WORK INSTRUCTIONS:
A) Reproduce the passage of the album page starting at "2018 studio album" and ending at "the album's release.", switching "debut" to "first full-length".
B) According to the album page, at which studio was Anthem of the Peaceful Army recorded?

Studio album by Greta Van Fleet
- Released: October 19, 2018
- Recorded: 2018
- Studio: Blackbird Studios, Nashville, Tennessee
- Genre: Hard rock; blues rock;
- Length: 45:53
- Label: Lava; Republic;
- Producer: Marlon Young; Al Sutton; Herschel Boone;

Greta Van Fleet chronology
| From the Fires (2017) | Anthem of the Peaceful Army (2018) | The Battle at Garden's Gate (2021) |

Singles from Anthem of the Peaceful Army
- "When the Curtain Falls" Released: July 17, 2018; "You're the One" Released: November 27, 2018; "Lover, Leaver" Released: May 9, 2019;

= Anthem of the Peaceful Army =

2018 studio album by Greta Van Fleet

Anthem of the Peaceful Army is the debut studio album by American rock band Greta Van Fleet. The album was released on October 19, 2018, and follows the band's two EP releases, Black Smoke Rising and From the Fires. The first single, "When the Curtain Falls", was released in July 2018. A second single, "You're the One" was released around the time of the album's release.

LISTED ENTRIES:
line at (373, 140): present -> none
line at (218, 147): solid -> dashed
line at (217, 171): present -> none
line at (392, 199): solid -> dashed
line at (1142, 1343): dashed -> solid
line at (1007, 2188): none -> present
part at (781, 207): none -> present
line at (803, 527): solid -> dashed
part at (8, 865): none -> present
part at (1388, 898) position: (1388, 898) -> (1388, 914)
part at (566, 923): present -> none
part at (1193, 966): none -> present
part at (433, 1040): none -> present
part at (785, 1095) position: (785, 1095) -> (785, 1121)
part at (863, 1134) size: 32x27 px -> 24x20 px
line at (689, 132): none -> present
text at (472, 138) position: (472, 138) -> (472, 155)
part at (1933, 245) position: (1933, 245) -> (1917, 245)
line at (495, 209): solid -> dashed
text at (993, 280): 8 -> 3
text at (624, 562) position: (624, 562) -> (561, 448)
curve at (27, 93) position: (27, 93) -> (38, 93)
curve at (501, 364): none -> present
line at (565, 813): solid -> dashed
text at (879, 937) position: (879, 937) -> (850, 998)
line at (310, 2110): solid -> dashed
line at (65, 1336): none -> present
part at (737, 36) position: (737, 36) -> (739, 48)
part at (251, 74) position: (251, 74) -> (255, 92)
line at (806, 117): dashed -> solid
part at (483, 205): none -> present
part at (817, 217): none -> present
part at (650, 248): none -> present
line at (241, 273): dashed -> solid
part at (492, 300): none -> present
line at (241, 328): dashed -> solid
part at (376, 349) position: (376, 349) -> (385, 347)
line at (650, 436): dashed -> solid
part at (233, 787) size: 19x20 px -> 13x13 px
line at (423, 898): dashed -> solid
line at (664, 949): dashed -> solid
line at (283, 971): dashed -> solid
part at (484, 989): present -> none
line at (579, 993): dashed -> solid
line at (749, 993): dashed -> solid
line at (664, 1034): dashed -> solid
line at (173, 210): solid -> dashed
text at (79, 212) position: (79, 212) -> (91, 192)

PER-TASK OUTPUTS:
A)
2018 studio album by Greta Van Fleet

Anthem of the Peaceful Army is the first full-length studio album by American rock band Greta Van Fleet. The album was released on October 19, 2018, and follows the band's two EP releases, Black Smoke Rising and From the Fires. The first single, "When the Curtain Falls", was released in July 2018. A second single, "You're the One" was released around the time of the album's release.

B) Blackbird Studios in Nashville, Tennessee.